# A couple Art Deco Pens



## Schroedc (Jan 30, 2014)

Earlier today I saw the beautiful pen done by @manbuckwal and I remembered I had a couple of those kits on the shelf gathering dust. I hadn't done them originally because I thought they might be a bit gaudy but after seeing his pen I changed my mind and knocked these two out.

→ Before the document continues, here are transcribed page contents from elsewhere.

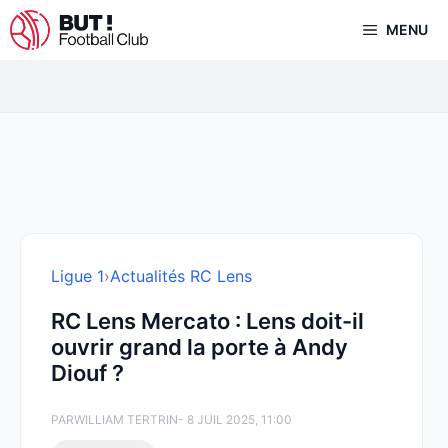
Aller
MENU
au
contenu
Ligue 1
›
Actualités RC Lens
RC Lens Mercato : Lens doit-il
ouvrir grand la porte à Andy
Diouf ?
PAR
WILLIAM TERTRIN
- 8 JUIL 2025, 11:00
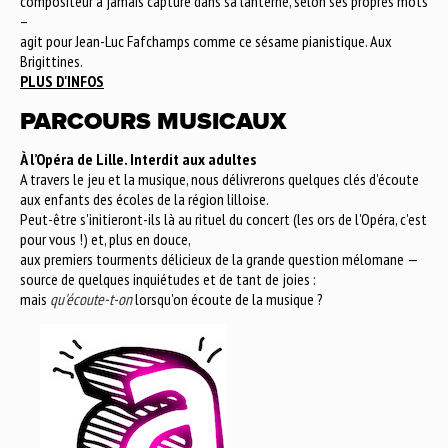
compositeur a jamais capturé dans sa lanterne, selon ses propres mots
–
agit pour Jean-Luc Fafchamps comme ce sésame pianistique. Aux
Brigittines.
PLUS D'INFOS
PARCOURS MUSICAUX
À l’Opéra de Lille. Interdit aux adultes
A travers le jeu et la musique, nous délivrerons quelques clés d'écoute
aux enfants des écoles de la région lilloise.
Peut-être s'initieront-ils là au rituel du concert (les ors de l'Opéra, c'est
pour vous !) et, plus en douce,
aux premiers tourments délicieux de la grande question mélomane —
source de quelques inquiétudes et de tant de joies :
mais
qu'écoute-t-on
lorsqu'on écoute de la musique ?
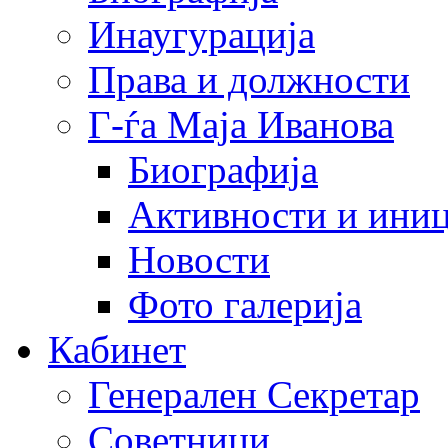
Инаугурација
Права и должности
Г-ѓа Маја Иванова
Биографија
Активности и иниц
Новости
Фото галерија
Кабинет
Генерален Секретар
Советници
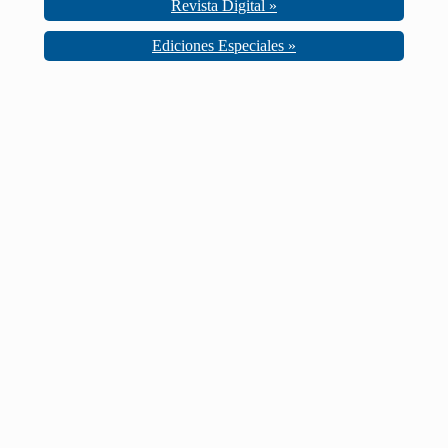
Revista Digital »
Ediciones Especiales »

One is a piece of Maple with some funky pins through the grain sliced on a 45 degree angle, Not really sure what to call it but it's some rock hard stuff to turn and the other is a piece of Mesquite Burl from here on WB. Finished with a few coats CA, Sanded to 1500 and polished and waxed.

C and C always welcome.

Reactions: Like 5


----------



## Kevin (Jan 30, 2014)

Bling isn't my thing, but those are actually very attractive! Very nice.

Reactions: Thank You! 1


----------



## manbuckwal (Jan 30, 2014)

WOW ! Those are sweet . I'm surprised at how awesome that lighter maple looks on that kit ! Your pics are waaaaay better too

Reactions: Thank You! 1


----------



## Schroedc (Jan 30, 2014)

manbuckwal said:


> WOW ! Those are sweet . I'm surprised at how awesome that lighter maple looks on that kit ! Your pics are waaaaay better too



it's only taken me four years to get the photography part figured out


----------



## rdabpenman (Jan 30, 2014)

Too much bling for me , but you did a nice job on the timbers.
Well done.

Les

Reactions: Thank You! 1


----------



## ironman123 (Jan 30, 2014)

Maple is maple but mesquite burl is cool. Nice work.

Ray

Reactions: Thank You! 1


----------



## Schroedc (Jan 31, 2014)

ironman123 said:


> Maple is maple but mesquite burl is cool. Nice work.
> 
> Ray



Yeah, Maple is Maple but this stuff really pops in person Not sure what the deal is with the pins or streaks through it.


----------



## barry richardson (Jan 31, 2014)

Wow that was fast! That maple is a nice look for that pen, and of course who doesn't like mesquite burl...


----------